Central bank decisions and key data from other nations are also going to be crucial, setting the stage for significant volatility fueled by policy paths that are moving apart. The outcomes are going to test if domestic fundamentals can take back the driver’s seat over the overarching global trends.
United States (Week 41): With the data blackout still in effect, the FOMC meeting minutes on October 8 are going to carry more weight. The market will pore over the report for any discussion around the extent of future easing; any sign of cold feet from the committee might well trigger a quick market reset.
Canada (Week 41): The September employment report on October 10 is key for the CAD. Following a run of abysmal job reports, where the unemployment rate hit a four-year high, another weak print would virtually seal the deal on a Bank of Canada rate cut at its October 29 meeting.
New Zealand (Week 42): The third-quarter inflation rate, due on October 19, is a significant driver for the NZD. The RBNZ is already on track to cut rates on October 8, but an unexpected dip in the quarterly inflation print would anchor expectations for even more aggressive cuts at its final meeting of the year in November, piling on to the currency’s downside bias.
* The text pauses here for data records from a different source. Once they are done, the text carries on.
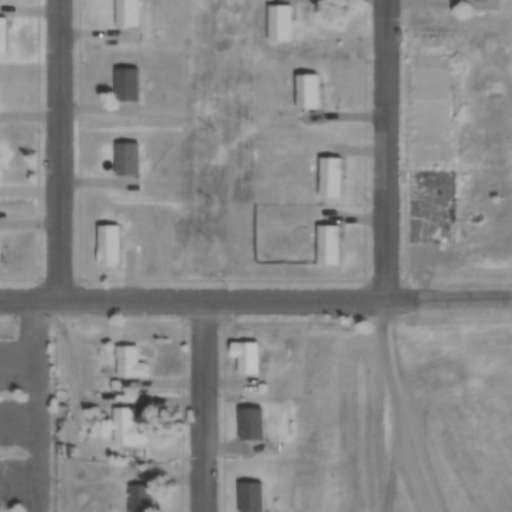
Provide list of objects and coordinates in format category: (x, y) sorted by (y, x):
building: (127, 13)
building: (127, 13)
building: (279, 22)
building: (280, 22)
building: (3, 34)
building: (3, 34)
building: (127, 84)
building: (127, 84)
building: (307, 89)
building: (308, 89)
building: (428, 107)
building: (428, 107)
road: (59, 149)
road: (384, 149)
building: (127, 158)
building: (127, 158)
building: (330, 175)
building: (330, 175)
parking lot: (430, 205)
building: (109, 242)
building: (329, 242)
building: (109, 243)
building: (328, 243)
road: (191, 298)
road: (447, 301)
building: (109, 349)
building: (246, 355)
building: (247, 355)
building: (129, 361)
building: (129, 361)
building: (115, 384)
road: (64, 404)
road: (202, 405)
road: (388, 407)
building: (251, 422)
building: (251, 422)
parking lot: (26, 423)
building: (128, 426)
building: (129, 426)
building: (251, 496)
building: (251, 496)
building: (139, 497)
building: (140, 498)
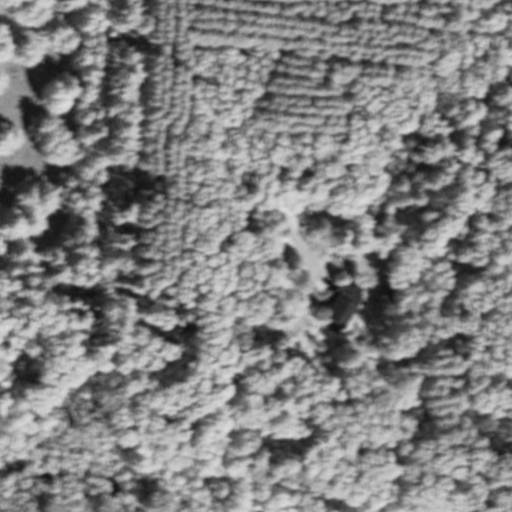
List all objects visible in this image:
building: (352, 314)
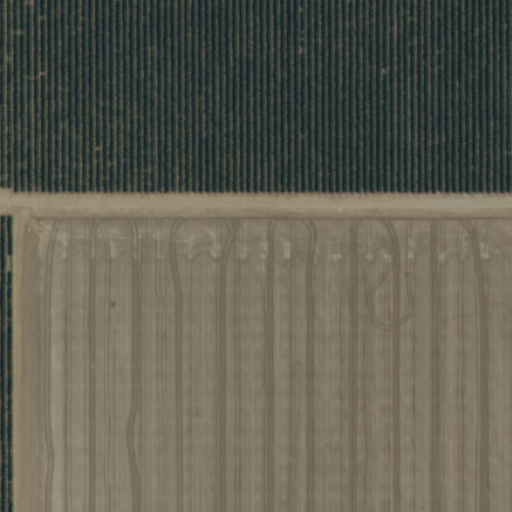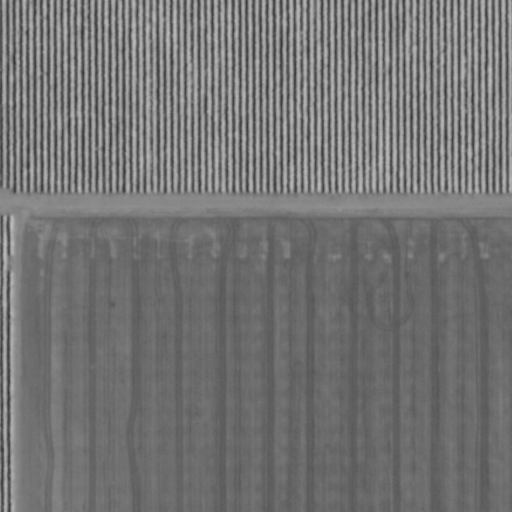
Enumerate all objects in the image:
road: (256, 194)
crop: (256, 256)
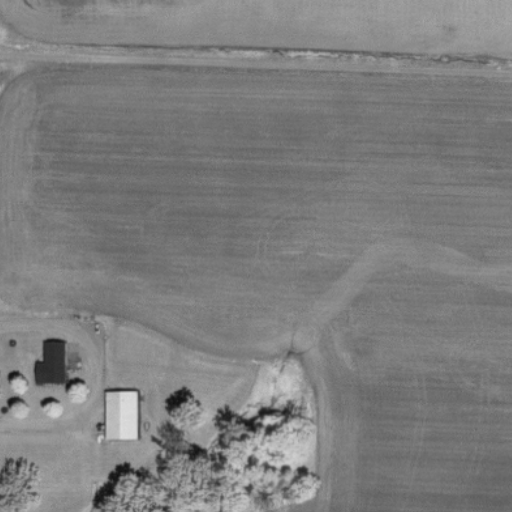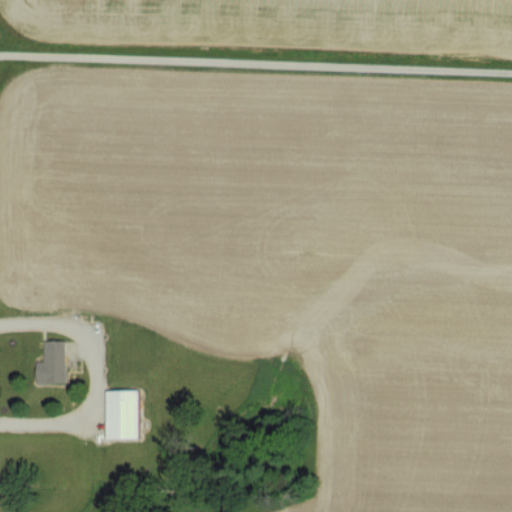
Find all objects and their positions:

The current annual inflation rate is 2.70 percent.
Australia (Week 42): The Reserve Bank of Australia meeting minutes on October 14 and a speech from Governor Bullock will be under the microscope for more evidence of the central bank’s hawkish pause after recent data showed a worrying pick-up in monthly inflation to 3.0 percent.
A TUG-OF-WAR BETWEEN DATA AND DIPLOMACY
The market is wading through a complex and uncertain landscape, as the US government shutdown and divergent central bank policies unleash a flurry of conflicting forces that are making their mark on every asset class.
The United States government shutdown stands out as the main market wildcard, not only delaying crucial data but also muddying the waters for the Federal Reserve’s policy decisions.
Divergent monetary policies are carving out clear winners and losers, with the hawkish RBA and BoJ standing in stark contrast to a more dovish RBNZ.
The AI boom continues to be a powerful force behind the stock market, but there are mounting worries that the market might well be in a bubble.
Commodity markets are grappling with a host of challenges, with oversupply concerns putting a lid on oil prices while Gold is getting a boost from its safe-haven appeal.